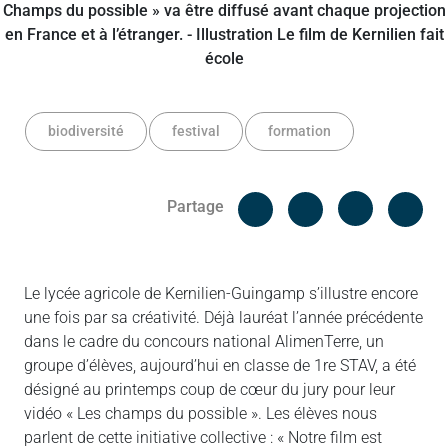
biodiversité
festival
formation
Facebook
Cop
Partage
Messenger
Linked in
Le lycée agricole de Kernilien-Guingamp s’illustre encore
une fois par sa créativité. Déjà lauréat l’année précédente
dans le cadre du concours national AlimenTerre, un
groupe d’élèves, aujourd’hui en classe de 1re STAV, a été
désigné au printemps coup de cœur du jury pour leur
vidéo « Les champs du possible ». Les élèves nous
parlent de cette initiative collective : « Notre film est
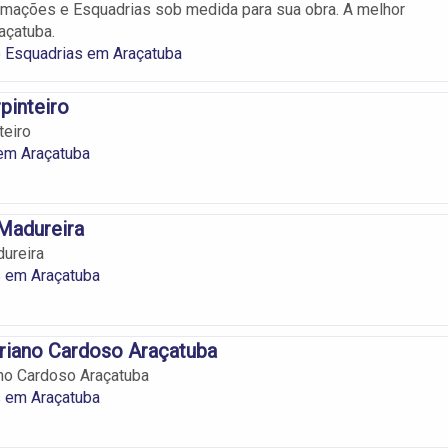
mações e Esquadrias sob medida para sua obra. A melhor
açatuba.
 Esquadrias em Araçatuba
pinteiro
teiro
 em Araçatuba
 Madureira
dureira
s em Araçatuba
riano Cardoso Araçatuba
no Cardoso Araçatuba
s em Araçatuba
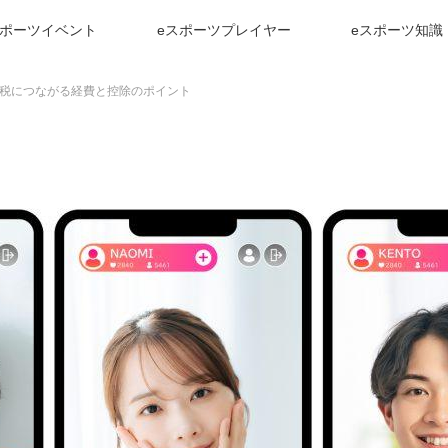
スポーツイベント
eスポーツプレイヤー
eスポーツ知識
税につながる経費と控除のポイント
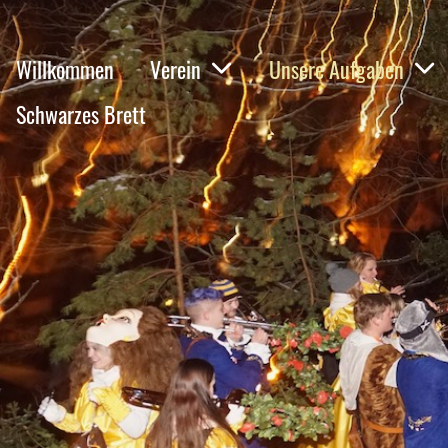
Willkommen
Verein
Unsere Aufgaben
Schwarzes Brett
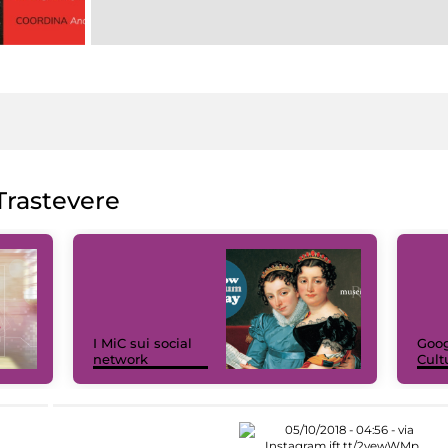
rastevere
I MiC sui social
Goog
network
Cult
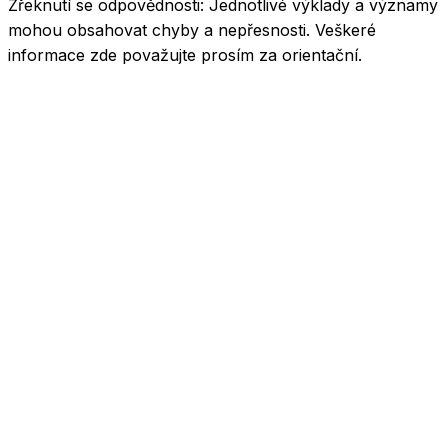
Zřeknutí se odpovědnosti:
Jednotlivé výklady a významy
mohou obsahovat chyby a nepřesnosti. Veškeré
informace zde považujte prosím za orientační.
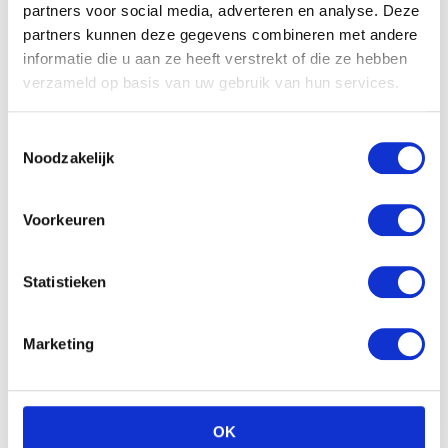
partners voor social media, adverteren en analyse. Deze
partners kunnen deze gegevens combineren met andere
informatie die u aan ze heeft verstrekt of die ze hebben
verzameld op basis van uw gebruik van hun services.
Toestemmingsselectie
Noodzakelijk
Voorkeuren
Statistieken
Marketing
OK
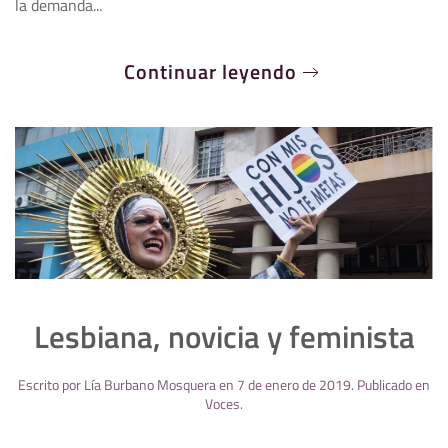
la demanda...
Continuar leyendo
Lesbiana, novicia y feminista
Escrito por
Lía Burbano Mosquera
en
7 de enero de 2019
. Publicado en
Voces
.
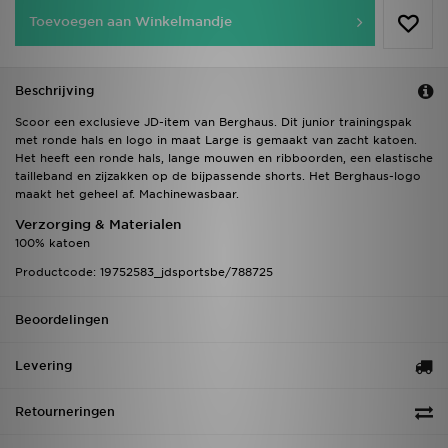
Toevoegen aan Winkelmandje
Beschrijving
Scoor een exclusieve JD-item van Berghaus. Dit junior trainingspak
met ronde hals en logo in maat Large is gemaakt van zacht katoen.
Het heeft een ronde hals, lange mouwen en ribboorden, een elastische
tailleband en zijzakken op de bijpassende shorts. Het Berghaus-logo
maakt het geheel af. Machinewasbaar.
Verzorging & Materialen
100% katoen
Productcode: 19752583_jdsportsbe/788725
Beoordelingen
Levering
Retourneringen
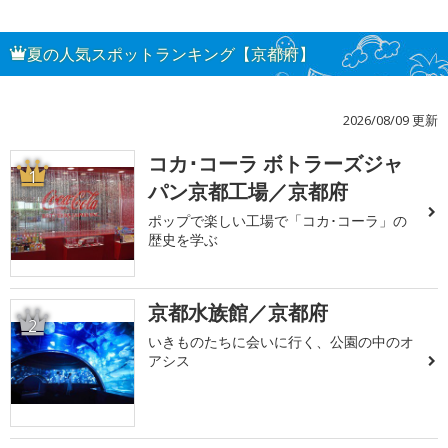
夏の人気スポットランキング【京都府】
2026/08/09 更新
コカ･コーラ ボトラーズジャ
1
パン京都工場／京都府
ポップで楽しい工場で「コカ･コーラ」の
歴史を学ぶ
京都水族館／京都府
2
いきものたちに会いに行く、公園の中のオ
アシス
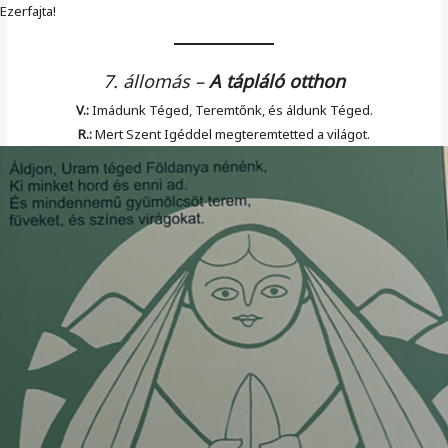
Ezerfajta!
7. állomás
–
A tápláló otthon
V.:
Imádunk Téged, Teremtőnk, és áldunk Téged.
R.:
Mert Szent Igéddel megteremtetted a világot.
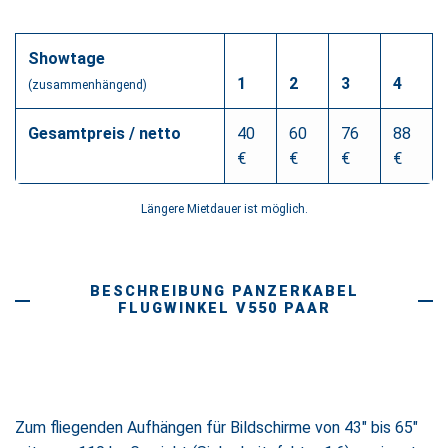
Showtage
1
2
3
4
(zusammenhängend)
Gesamtpreis / netto
40
60
76
88
€
€
€
€
Längere Mietdauer ist möglich.
BESCHREIBUNG PANZERKABEL
FLUGWINKEL V550 PAAR
Zum fliegenden Aufhängen für Bildschirme von 43″ bis 65″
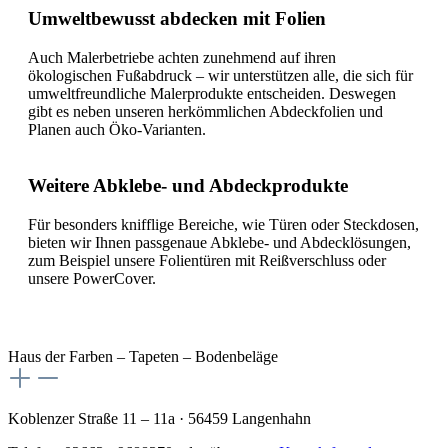
Umweltbewusst abdecken mit Folien
Auch Malerbetriebe achten zunehmend auf ihren
ökologischen Fußabdruck – wir unterstützen alle, die sich für
umweltfreundliche Malerprodukte entscheiden. Deswegen
gibt es neben unseren herkömmlichen Abdeckfolien und
Planen auch Öko-Varianten.
Weitere Abklebe- und Abdeckprodukte
Für besonders knifflige Bereiche, wie Türen oder Steckdosen,
bieten wir Ihnen passgenaue Abklebe- und Abdecklösungen,
zum Beispiel unsere Folientüren mit Reißverschluss oder
unsere PowerCover.
Haus der Farben – Tapeten – Bodenbeläge
Koblenzer Straße 11 – 11a · 56459 Langenhahn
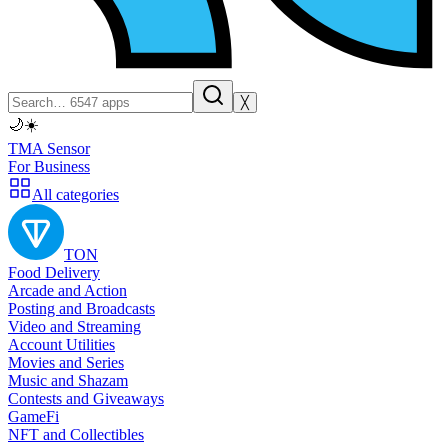
╳
🌙
☀️
TMA Sensor
For Business
All categories
TON
Food Delivery
Arcade and Action
Posting and Broadcasts
Video and Streaming
Account Utilities
Movies and Series
Music and Shazam
Contests and Giveaways
GameFi
NFT and Collectibles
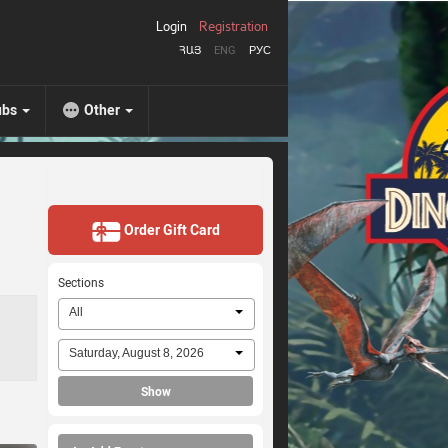
Login
Registration
ՀԱՅ
ENG
РУС
ubs
Other
Order Gift Card
Sections
All
Saturday, August 8, 2026
Show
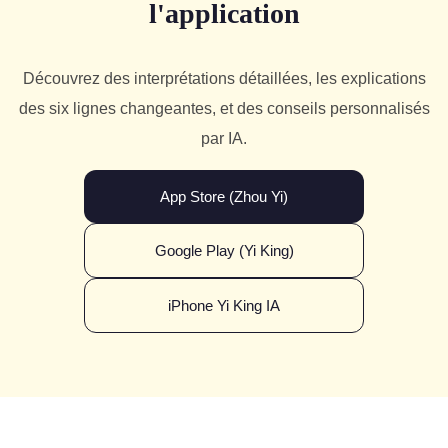
l'application
Découvrez des interprétations détaillées, les explications
des six lignes changeantes, et des conseils personnalisés
par IA.
App Store (Zhou Yi)
Google Play (Yi King)
iPhone Yi King IA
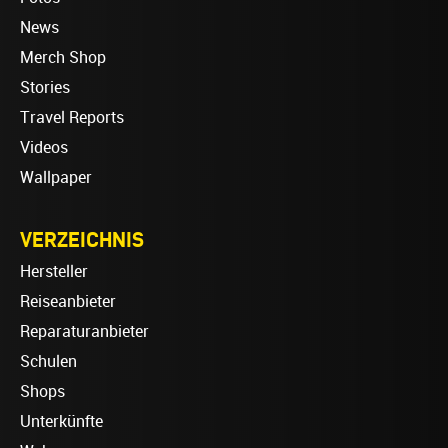
News
Merch Shop
Stories
Travel Reports
Videos
Wallpaper
VERZEICHNIS
Hersteller
Reiseanbieter
Reparaturanbieter
Schulen
Shops
Unterkünfte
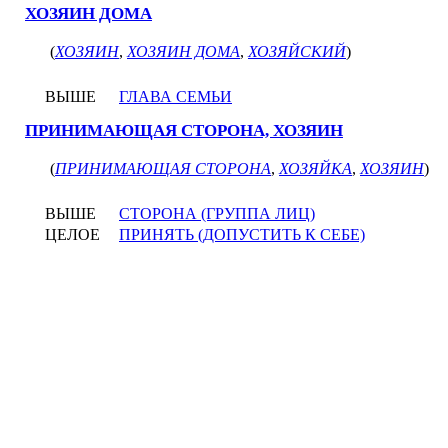
ХОЗЯИН ДОМА
(
ХОЗЯИН
,
ХОЗЯИН ДОМА
,
ХОЗЯЙСКИЙ
)
ВЫШЕ
ГЛАВА СЕМЬИ
ПРИНИМАЮЩАЯ СТОРОНА, ХОЗЯИН
(
ПРИНИМАЮЩАЯ СТОРОНА
,
ХОЗЯЙКА
,
ХОЗЯИН
)
ВЫШЕ
СТОРОНА (ГРУППА ЛИЦ)
ЦЕЛОЕ
ПРИНЯТЬ (ДОПУСТИТЬ К СЕБЕ)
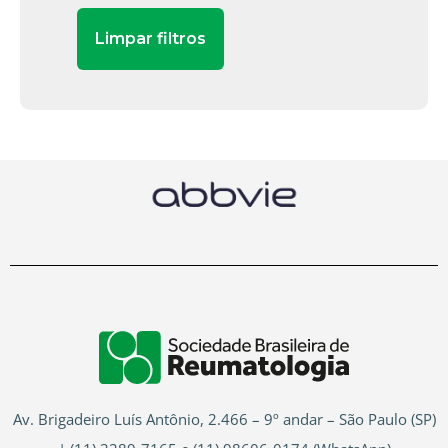
Av. Brigadeiro Luís Antônio, 2.466 – 9º andar – São Paulo (SP)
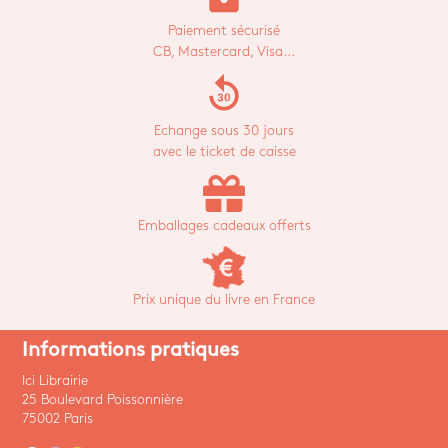
Paiement sécurisé
CB, Mastercard, Visa...
replay_30
Echange sous 30 jours
avec le ticket de caisse
Emballages cadeaux offerts
Prix unique du livre en France
Informations pratiques
Ici Librairie
25 Boulevard Poissonnière
75002 Paris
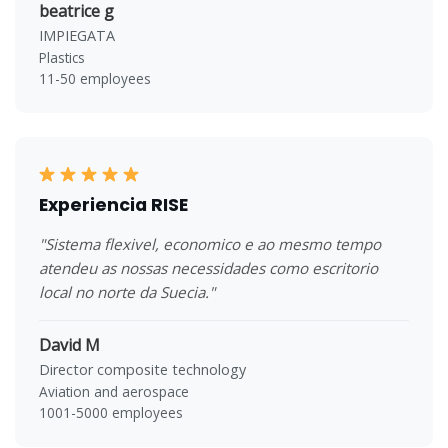
beatrice g
IMPIEGATA
Plastics
11-50 employees
Experiencia RISE
"Sistema flexivel, economico e ao mesmo tempo
atendeu as nossas necessidades como escritorio
local no norte da Suecia."
David M
Director composite technology
Aviation and aerospace
1001-5000 employees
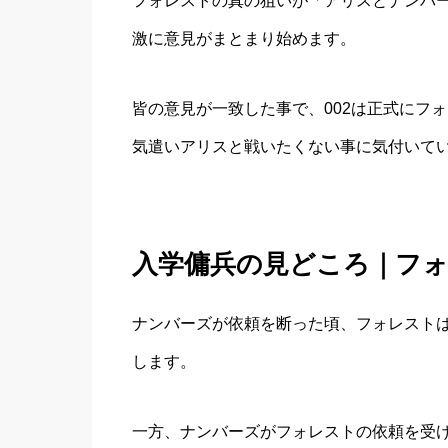
フォレストの真の狙いが「アリスとナンバ
激に意見がまとまり始めます。
皆の意見が一致した事で、002は正式にフ
気遣いアリスと戦いたくない事に気付いてい
入学傭兵の見どころ｜フ
ナンバーズが依頼を断った頃、フォレスト
します。
一方、ナンバーズがフォレストの依頼を受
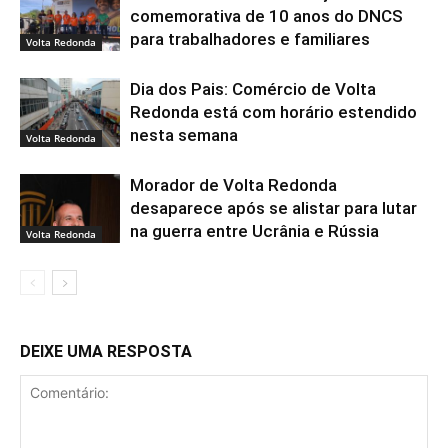
comemorativa de 10 anos do DNCS
para trabalhadores e familiares
Volta Redonda
Dia dos Pais: Comércio de Volta
Redonda está com horário estendido
nesta semana
Volta Redonda
Morador de Volta Redonda
desaparece após se alistar para lutar
na guerra entre Ucrânia e Rússia
Volta Redonda
DEIXE UMA RESPOSTA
★ ★ ★ ★
Problem: Can you return the lines of the listing word for word, from the line with "mações e Esquadrias" up to and including the line with "税につながる経費と控除のポイント", leaving the pictures out?

Problem solution:
mações e Esquadrias sob medida para sua obra. A melhor
açatuba.
 Esquadrias em Araçatuba
pinteiro
teiro
 em Araçatuba
 Madureira
dureira
s em Araçatuba
riano Cardoso Araçatuba
no Cardoso Araçatuba
s em Araçatuba
スポーツイベント
eスポーツプレイヤー
eスポーツ知識
税につながる経費と控除のポイント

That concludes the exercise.